━━━━━ Given data ━━━━━

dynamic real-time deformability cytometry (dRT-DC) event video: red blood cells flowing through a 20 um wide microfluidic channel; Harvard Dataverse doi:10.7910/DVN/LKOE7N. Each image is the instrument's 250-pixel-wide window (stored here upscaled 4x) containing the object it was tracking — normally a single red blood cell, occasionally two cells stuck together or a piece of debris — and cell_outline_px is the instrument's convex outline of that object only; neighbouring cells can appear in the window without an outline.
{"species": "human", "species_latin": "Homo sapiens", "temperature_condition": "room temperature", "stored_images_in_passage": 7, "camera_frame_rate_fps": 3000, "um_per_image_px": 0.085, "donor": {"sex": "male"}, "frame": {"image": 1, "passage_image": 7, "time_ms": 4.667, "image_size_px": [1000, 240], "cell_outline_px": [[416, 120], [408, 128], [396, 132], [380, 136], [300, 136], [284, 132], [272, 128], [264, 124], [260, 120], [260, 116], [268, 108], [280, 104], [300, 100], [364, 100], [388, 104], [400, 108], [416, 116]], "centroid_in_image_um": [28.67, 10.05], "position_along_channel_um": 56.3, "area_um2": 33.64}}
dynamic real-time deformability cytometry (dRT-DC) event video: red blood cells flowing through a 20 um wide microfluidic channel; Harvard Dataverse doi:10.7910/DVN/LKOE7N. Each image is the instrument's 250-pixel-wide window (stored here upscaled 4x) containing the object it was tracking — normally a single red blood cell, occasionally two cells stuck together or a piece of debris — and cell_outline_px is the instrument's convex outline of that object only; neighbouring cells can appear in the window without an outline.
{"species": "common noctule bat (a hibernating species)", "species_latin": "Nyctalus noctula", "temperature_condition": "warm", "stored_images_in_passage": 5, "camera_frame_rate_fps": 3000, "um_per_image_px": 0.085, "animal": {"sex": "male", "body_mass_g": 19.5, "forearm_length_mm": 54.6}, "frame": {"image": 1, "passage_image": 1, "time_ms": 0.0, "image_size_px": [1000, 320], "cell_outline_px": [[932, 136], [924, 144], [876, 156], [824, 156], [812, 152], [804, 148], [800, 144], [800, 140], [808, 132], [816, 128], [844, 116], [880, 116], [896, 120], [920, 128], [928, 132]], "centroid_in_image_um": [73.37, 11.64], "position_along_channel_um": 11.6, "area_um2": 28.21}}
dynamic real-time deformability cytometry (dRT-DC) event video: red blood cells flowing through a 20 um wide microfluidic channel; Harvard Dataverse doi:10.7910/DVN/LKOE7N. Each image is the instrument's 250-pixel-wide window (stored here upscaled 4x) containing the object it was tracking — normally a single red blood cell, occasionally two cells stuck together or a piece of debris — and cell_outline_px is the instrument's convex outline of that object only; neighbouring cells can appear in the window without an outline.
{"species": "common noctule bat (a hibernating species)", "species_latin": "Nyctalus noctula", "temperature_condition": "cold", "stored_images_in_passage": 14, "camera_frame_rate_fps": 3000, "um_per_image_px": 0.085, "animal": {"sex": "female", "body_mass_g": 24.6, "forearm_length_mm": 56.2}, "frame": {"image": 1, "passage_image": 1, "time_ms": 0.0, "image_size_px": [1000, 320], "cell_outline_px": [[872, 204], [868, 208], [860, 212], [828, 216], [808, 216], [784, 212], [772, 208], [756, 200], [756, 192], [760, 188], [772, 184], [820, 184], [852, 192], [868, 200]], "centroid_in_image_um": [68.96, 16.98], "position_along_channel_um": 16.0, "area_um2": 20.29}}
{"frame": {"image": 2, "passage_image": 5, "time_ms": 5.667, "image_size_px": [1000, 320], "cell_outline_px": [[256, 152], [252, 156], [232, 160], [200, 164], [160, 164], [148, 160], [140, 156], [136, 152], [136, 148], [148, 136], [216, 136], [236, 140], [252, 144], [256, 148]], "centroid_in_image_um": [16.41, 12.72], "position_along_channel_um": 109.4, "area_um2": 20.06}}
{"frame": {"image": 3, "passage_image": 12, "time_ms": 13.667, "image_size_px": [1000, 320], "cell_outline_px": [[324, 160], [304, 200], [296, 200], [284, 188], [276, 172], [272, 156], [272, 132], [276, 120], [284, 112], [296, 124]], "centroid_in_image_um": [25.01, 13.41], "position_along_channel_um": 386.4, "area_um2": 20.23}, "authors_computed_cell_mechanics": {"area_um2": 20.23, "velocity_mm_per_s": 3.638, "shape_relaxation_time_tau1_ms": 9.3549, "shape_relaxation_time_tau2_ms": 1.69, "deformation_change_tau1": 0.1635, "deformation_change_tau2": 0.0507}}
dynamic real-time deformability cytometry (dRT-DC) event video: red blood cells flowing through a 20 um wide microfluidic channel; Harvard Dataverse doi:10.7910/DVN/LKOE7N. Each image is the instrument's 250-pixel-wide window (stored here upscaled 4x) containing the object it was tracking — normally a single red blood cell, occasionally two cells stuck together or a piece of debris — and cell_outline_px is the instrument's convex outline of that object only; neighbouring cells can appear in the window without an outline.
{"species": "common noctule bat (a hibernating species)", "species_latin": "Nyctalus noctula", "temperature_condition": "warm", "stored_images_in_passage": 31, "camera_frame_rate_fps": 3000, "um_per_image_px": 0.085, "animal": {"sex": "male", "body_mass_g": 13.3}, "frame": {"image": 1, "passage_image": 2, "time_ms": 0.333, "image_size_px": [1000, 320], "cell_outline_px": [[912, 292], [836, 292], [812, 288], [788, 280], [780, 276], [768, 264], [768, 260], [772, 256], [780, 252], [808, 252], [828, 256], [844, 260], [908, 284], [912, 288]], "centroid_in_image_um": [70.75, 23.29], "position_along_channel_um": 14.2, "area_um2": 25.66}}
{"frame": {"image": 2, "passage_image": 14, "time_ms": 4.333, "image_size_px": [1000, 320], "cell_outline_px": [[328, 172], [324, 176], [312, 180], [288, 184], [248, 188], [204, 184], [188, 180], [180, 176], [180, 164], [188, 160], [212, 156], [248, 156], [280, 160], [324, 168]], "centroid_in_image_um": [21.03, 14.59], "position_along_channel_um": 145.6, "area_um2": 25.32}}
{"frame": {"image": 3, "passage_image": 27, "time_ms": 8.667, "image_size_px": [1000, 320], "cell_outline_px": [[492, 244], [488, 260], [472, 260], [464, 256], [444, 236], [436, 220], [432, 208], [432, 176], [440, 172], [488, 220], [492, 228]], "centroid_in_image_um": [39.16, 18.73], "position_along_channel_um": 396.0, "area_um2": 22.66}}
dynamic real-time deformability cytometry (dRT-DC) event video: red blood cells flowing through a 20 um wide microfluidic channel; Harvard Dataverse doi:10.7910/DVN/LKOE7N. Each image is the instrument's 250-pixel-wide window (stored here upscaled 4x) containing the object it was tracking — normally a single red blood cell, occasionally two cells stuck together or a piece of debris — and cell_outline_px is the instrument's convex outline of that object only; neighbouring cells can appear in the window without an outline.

━━━━━

> _Exercise_: Without leaving anything out, quote all the data.

> _Reply_:
dynamic real-time deformability cytometry (dRT-DC) event video: red blood cells flowing through a 20 um wide microfluidic channel; Harvard Dataverse doi:10.7910/DVN/LKOE7N. Each image is the instrument's 250-pixel-wide window (stored here upscaled 4x) containing the object it was tracking — normally a single red blood cell, occasionally two cells stuck together or a piece of debris — and cell_outline_px is the instrument's convex outline of that object only; neighbouring cells can appear in the window without an outline.
{"species": "human", "species_latin": "Homo sapiens", "temperature_condition": "room temperature", "stored_images_in_passage": 7, "camera_frame_rate_fps": 3000, "um_per_image_px": 0.085, "donor": {"sex": "male"}, "frame": {"image": 1, "passage_image": 7, "time_ms": 4.667, "image_size_px": [1000, 240], "cell_outline_px": [[416, 120], [408, 128], [396, 132], [380, 136], [300, 136], [284, 132], [272, 128], [264, 124], [260, 120], [260, 116], [268, 108], [280, 104], [300, 100], [364, 100], [388, 104], [400, 108], [416, 116]], "centroid_in_image_um": [28.67, 10.05], "position_along_channel_um": 56.3, "area_um2": 33.64}}
dynamic real-time deformability cytometry (dRT-DC) event video: red blood cells flowing through a 20 um wide microfluidic channel; Harvard Dataverse doi:10.7910/DVN/LKOE7N. Each image is the instrument's 250-pixel-wide window (stored here upscaled 4x) containing the object it was tracking — normally a single red blood cell, occasionally two cells stuck together or a piece of debris — and cell_outline_px is the instrument's convex outline of that object only; neighbouring cells can appear in the window without an outline.
{"species": "common noctule bat (a hibernating species)", "species_latin": "Nyctalus noctula", "temperature_condition": "warm", "stored_images_in_passage": 5, "camera_frame_rate_fps": 3000, "um_per_image_px": 0.085, "animal": {"sex": "male", "body_mass_g": 19.5, "forearm_length_mm": 54.6}, "frame": {"image": 1, "passage_image": 1, "time_ms": 0.0, "image_size_px": [1000, 320], "cell_outline_px": [[932, 136], [924, 144], [876, 156], [824, 156], [812, 152], [804, 148], [800, 144], [800, 140], [808, 132], [816, 128], [844, 116], [880, 116], [896, 120], [920, 128], [928, 132]], "centroid_in_image_um": [73.37, 11.64], "position_along_channel_um": 11.6, "area_um2": 28.21}}
dynamic real-time deformability cytometry (dRT-DC) event video: red blood cells flowing through a 20 um wide microfluidic channel; Harvard Dataverse doi:10.7910/DVN/LKOE7N. Each image is the instrument's 250-pixel-wide window (stored here upscaled 4x) containing the object it was tracking — normally a single red blood cell, occasionally two cells stuck together or a piece of debris — and cell_outline_px is the instrument's convex outline of that object only; neighbouring cells can appear in the window without an outline.
{"species": "common noctule bat (a hibernating species)", "species_latin": "Nyctalus noctula", "temperature_condition": "cold", "stored_images_in_passage": 14, "camera_frame_rate_fps": 3000, "um_per_image_px": 0.085, "animal": {"sex": "female", "body_mass_g": 24.6, "forearm_length_mm": 56.2}, "frame": {"image": 1, "passage_image": 1, "time_ms": 0.0, "image_size_px": [1000, 320], "cell_outline_px": [[872, 204], [868, 208], [860, 212], [828, 216], [808, 216], [784, 212], [772, 208], [756, 200], [756, 192], [760, 188], [772, 184], [820, 184], [852, 192], [868, 200]], "centroid_in_image_um": [68.96, 16.98], "position_along_channel_um": 16.0, "area_um2": 20.29}}
{"frame": {"image": 2, "passage_image": 5, "time_ms": 5.667, "image_size_px": [1000, 320], "cell_outline_px": [[256, 152], [252, 156], [232, 160], [200, 164], [160, 164], [148, 160], [140, 156], [136, 152], [136, 148], [148, 136], [216, 136], [236, 140], [252, 144], [256, 148]], "centroid_in_image_um": [16.41, 12.72], "position_along_channel_um": 109.4, "area_um2": 20.06}}
{"frame": {"image": 3, "passage_image": 12, "time_ms": 13.667, "image_size_px": [1000, 320], "cell_outline_px": [[324, 160], [304, 200], [296, 200], [284, 188], [276, 172], [272, 156], [272, 132], [276, 120], [284, 112], [296, 124]], "centroid_in_image_um": [25.01, 13.41], "position_along_channel_um": 386.4, "area_um2": 20.23}, "authors_computed_cell_mechanics": {"area_um2": 20.23, "velocity_mm_per_s": 3.638, "shape_relaxation_time_tau1_ms": 9.3549, "shape_relaxation_time_tau2_ms": 1.69, "deformation_change_tau1": 0.1635, "deformation_change_tau2": 0.0507}}
dynamic real-time deformability cytometry (dRT-DC) event video: red blood cells flowing through a 20 um wide microfluidic channel; Harvard Dataverse doi:10.7910/DVN/LKOE7N. Each image is the instrument's 250-pixel-wide window (stored here upscaled 4x) containing the object it was tracking — normally a single red blood cell, occasionally two cells stuck together or a piece of debris — and cell_outline_px is the instrument's convex outline of that object only; neighbouring cells can appear in the window without an outline.
{"species": "common noctule bat (a hibernating species)", "species_latin": "Nyctalus noctula", "temperature_condition": "warm", "stored_images_in_passage": 31, "camera_frame_rate_fps": 3000, "um_per_image_px": 0.085, "animal": {"sex": "male", "body_mass_g": 13.3}, "frame": {"image": 1, "passage_image": 2, "time_ms": 0.333, "image_size_px": [1000, 320], "cell_outline_px": [[912, 292], [836, 292], [812, 288], [788, 280], [780, 276], [768, 264], [768, 260], [772, 256], [780, 252], [808, 252], [828, 256], [844, 260], [908, 284], [912, 288]], "centroid_in_image_um": [70.75, 23.29], "position_along_channel_um": 14.2, "area_um2": 25.66}}
{"frame": {"image": 2, "passage_image": 14, "time_ms": 4.333, "image_size_px": [1000, 320], "cell_outline_px": [[328, 172], [324, 176], [312, 180], [288, 184], [248, 188], [204, 184], [188, 180], [180, 176], [180, 164], [188, 160], [212, 156], [248, 156], [280, 160], [324, 168]], "centroid_in_image_um": [21.03, 14.59], "position_along_channel_um": 145.6, "area_um2": 25.32}}
{"frame": {"image": 3, "passage_image": 27, "time_ms": 8.667, "image_size_px": [1000, 320], "cell_outline_px": [[492, 244], [488, 260], [472, 260], [464, 256], [444, 236], [436, 220], [432, 208], [432, 176], [440, 172], [488, 220], [492, 228]], "centroid_in_image_um": [39.16, 18.73], "position_along_channel_um": 396.0, "area_um2": 22.66}}
dynamic real-time deformability cytometry (dRT-DC) event video: red blood cells flowing through a 20 um wide microfluidic channel; Harvard Dataverse doi:10.7910/DVN/LKOE7N. Each image is the instrument's 250-pixel-wide window (stored here upscaled 4x) containing the object it was tracking — normally a single red blood cell, occasionally two cells stuck together or a piece of debris — and cell_outline_px is the instrument's convex outline of that object only; neighbouring cells can appear in the window without an outline.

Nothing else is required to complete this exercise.